Im beginnenden 19. Jahrhundert mit seinen Strömungen des Jansenismus und später vor allem des sogenannten Cäcilianismus kam es dann zu einer Rückbesinnung auf die strengen Formen des Palästrinastils. Haydns Messen wie die seiner Zeitgenossen wurden auf weite Strecken aus dem Kirchenraum verbannt. Die Angriffe auf Haydns – und natürlich auch Mozarts – Messen wurden so heftig geführt, daß schließlich Papst Leo XIII. selbst ein Machtwort sprechen mußte, das der Konzertmesse ihren seit dem Barock angestammten Platz im Gottesdienst zurückgab. Sie galt nunmehr unbestritten als »konzertante Gottesverehrung«, eine Einschätzung, die, ungeachtet der Liturgiereform des 2. Vatikanums, unangefochten bis heute Geltung hat. Die großen Messen Haydns, Mozarts und auch vieler ihrer Zeitgenossen und Nachahmer sind heute wieder als fester Bestandteil zahlreicher Festgottesdienste zu hören. Kirchenchöre setzen vielerorts ihren Ehrgeiz darein, die Werke in stilgerechter Weise aufzuführen, und regen dadurch auch viele Nichtgläubige zu einem Kirchenbesuch an, bei dem sie sich der spirituellen Wirkung dieser Werke schwerlich entziehen können. Umgekehrt haben die großen Konzertmessen ihrerseits aber auch die Konzertsäle erobert und bringen durch qualitativ hochwertige Aufführungen ein Flair von religiöser Ergriffenheit auch in den weltlichen Raum. Mustergültige Aufführungen und sogar Aufnahmen dieser Werke verfehlen auch in einer weitgehend säkularisierten Gesellschaft nicht ihre tiefgreifende spirituelle Wirkung.
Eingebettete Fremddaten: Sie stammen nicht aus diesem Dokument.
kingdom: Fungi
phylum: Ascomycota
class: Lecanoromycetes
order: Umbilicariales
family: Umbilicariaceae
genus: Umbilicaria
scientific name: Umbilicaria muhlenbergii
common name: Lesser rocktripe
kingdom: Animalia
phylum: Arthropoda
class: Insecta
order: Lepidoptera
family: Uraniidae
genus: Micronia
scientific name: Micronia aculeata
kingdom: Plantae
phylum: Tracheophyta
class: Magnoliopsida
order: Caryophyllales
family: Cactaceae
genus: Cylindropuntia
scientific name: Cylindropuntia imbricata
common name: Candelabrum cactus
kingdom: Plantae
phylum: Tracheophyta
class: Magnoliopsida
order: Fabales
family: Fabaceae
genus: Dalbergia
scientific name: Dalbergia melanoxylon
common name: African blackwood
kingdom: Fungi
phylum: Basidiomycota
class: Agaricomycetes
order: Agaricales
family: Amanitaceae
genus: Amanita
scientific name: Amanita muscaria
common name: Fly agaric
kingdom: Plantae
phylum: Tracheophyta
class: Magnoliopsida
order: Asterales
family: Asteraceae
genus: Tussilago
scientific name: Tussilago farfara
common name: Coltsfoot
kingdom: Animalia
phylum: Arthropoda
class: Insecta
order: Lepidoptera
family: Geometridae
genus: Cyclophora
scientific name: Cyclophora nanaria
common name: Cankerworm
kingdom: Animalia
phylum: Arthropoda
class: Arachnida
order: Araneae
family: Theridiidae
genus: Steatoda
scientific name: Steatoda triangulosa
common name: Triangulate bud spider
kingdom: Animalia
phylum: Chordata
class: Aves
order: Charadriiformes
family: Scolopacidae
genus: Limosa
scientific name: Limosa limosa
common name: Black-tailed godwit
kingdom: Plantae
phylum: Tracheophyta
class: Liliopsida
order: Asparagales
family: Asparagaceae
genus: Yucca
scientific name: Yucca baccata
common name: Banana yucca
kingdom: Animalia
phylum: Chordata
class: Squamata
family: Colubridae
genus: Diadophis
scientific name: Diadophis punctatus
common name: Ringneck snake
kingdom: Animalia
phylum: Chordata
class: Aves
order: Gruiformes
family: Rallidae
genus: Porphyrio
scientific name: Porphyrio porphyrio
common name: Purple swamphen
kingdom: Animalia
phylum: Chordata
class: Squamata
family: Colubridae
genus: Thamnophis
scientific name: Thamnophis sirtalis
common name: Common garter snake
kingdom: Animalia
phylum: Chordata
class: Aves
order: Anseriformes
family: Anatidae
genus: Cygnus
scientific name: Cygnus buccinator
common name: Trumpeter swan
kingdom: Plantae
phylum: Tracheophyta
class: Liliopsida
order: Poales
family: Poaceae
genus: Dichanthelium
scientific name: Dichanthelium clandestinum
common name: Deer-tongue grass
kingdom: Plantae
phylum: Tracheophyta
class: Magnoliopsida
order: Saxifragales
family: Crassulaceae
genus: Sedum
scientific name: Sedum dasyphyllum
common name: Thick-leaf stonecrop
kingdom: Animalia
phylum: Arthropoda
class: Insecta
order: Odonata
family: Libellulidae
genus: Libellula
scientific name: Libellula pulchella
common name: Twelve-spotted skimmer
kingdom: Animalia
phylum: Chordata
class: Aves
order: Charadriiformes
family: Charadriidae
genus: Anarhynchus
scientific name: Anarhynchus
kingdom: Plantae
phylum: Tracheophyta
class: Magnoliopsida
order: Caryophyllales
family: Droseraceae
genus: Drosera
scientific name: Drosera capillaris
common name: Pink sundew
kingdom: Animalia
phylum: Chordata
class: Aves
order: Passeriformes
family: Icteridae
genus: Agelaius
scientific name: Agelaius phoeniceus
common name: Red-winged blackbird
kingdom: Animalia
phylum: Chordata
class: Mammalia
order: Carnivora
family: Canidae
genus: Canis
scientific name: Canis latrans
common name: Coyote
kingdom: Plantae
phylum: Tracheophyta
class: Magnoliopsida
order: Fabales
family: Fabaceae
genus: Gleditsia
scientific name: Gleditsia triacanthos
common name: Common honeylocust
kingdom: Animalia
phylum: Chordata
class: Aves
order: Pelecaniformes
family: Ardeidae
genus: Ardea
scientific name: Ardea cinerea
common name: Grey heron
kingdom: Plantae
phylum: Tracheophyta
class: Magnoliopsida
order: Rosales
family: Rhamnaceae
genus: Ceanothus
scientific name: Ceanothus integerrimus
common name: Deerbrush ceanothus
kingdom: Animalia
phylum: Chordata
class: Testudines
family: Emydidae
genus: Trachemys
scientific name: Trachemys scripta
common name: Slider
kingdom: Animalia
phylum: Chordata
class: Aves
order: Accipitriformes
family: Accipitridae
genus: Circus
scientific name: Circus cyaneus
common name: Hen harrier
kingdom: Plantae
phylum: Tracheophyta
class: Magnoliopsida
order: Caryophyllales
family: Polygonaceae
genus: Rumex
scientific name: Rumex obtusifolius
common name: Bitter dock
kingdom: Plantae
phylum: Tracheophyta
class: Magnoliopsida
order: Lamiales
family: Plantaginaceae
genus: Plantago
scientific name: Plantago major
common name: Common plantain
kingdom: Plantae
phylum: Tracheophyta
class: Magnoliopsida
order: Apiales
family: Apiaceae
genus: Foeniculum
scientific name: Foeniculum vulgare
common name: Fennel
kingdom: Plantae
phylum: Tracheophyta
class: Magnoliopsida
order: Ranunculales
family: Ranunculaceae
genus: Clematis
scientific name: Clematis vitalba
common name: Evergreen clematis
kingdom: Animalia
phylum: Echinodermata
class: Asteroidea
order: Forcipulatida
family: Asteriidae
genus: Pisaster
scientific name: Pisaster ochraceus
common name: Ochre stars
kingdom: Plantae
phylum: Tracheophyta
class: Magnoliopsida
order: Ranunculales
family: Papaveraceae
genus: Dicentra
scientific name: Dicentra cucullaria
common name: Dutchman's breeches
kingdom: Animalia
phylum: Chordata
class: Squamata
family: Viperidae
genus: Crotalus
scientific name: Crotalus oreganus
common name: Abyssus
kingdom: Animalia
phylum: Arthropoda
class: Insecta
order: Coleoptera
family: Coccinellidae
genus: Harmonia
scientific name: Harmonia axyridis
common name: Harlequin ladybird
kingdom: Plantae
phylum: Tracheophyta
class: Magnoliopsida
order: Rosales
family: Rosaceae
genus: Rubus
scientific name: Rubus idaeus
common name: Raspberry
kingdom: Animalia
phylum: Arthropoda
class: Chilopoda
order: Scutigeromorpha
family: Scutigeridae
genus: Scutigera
Carpani kannte Haydns Instrumentalmusik sehr genau, ebenso wie seine Messen, die er bei vielen festlichen Gelegenheiten in den zahlreichen Kirchen Wiens hören konnte. Dasselbe galt für die beiden großen oratorischen Spätwerke, deren Entstehung sich sozusagen unter seinen Augen vollzogen hat. Was er hingegen bestenfalls vom Hörensagen und in manchen Fällen von den Partituren her kannte, waren Haydns Opern. Die stellen in dem bunten Kaleidoskop des damaligen Opernbetriebes insofern eine Sonderform dar, als sie – mit Ausnahme der letzten, zu Haydns Lebzeiten nicht mehr aufgeführten Oper L’Anima del Filosofo (Orfeo ed Euridice) – ausschließlich für einen bestimmten Ort und für bestimmte lokale Gegebenheiten konzipiert waren. Die Opern seiner italienischen Zeitgenossen fanden – auch wenn sie ursprünglich für ein bestimmtes Opernhaus und vor allem für ganz bestimmte Sängerpersönlichkeiten konzipiert waren – doch eine ungleich weitere Verbreitung. Die da-Ponte-Opern Mozarts wurden in öffentlichen Opernhäusern, z. B. in Prag und Wien, aufgeführt, Haydns Opern hingegen zunächst nur am Esterházyschen Schloßtheater. Es scheint, daß er diesen Umstand selbst als Mängel empfunden hat, denn er schrieb 1781 an seinen Verleger Artaria:
»[…] Nun etwas von Paris. Monsieur le Gros Directeur v. concert spirituel schrieb mir ungemein viel Schönes von meinem Stabat mater, so alldort 4 mahl mit größtem Bey-fall producirt wurde; die Herren baten um die Erlaubnüß dasselbe stechen zu lassen. Sie machten mir den Antrag, alle meine zukünftige Werke zu meinem nahmhaften Besten stechen zu lassen, und sie wunderten sich sehr, daß ich in der Singcomposition so ausnehmend gefällig wäre; ich aber wunderte mich gar nicht, indem sie noch nichts gehört haben; wann sie erst meine Operette L’ Isola disabitata und meine letzten Vorfasten Opera La fedeltà premiata hören würden: dann ich versichere, daß dergleichen Arbeith in Paris noch nicht ist gehort worden und vielleicht ebensowenig in Wien, mein Unglück ist nur der Aufenthalt auf dem Lande. […]« (Ab 1780 bis kurz nach seinem Tod wurden einige seiner Opern auch auf internationalen Opernbühnen aufgeführt.)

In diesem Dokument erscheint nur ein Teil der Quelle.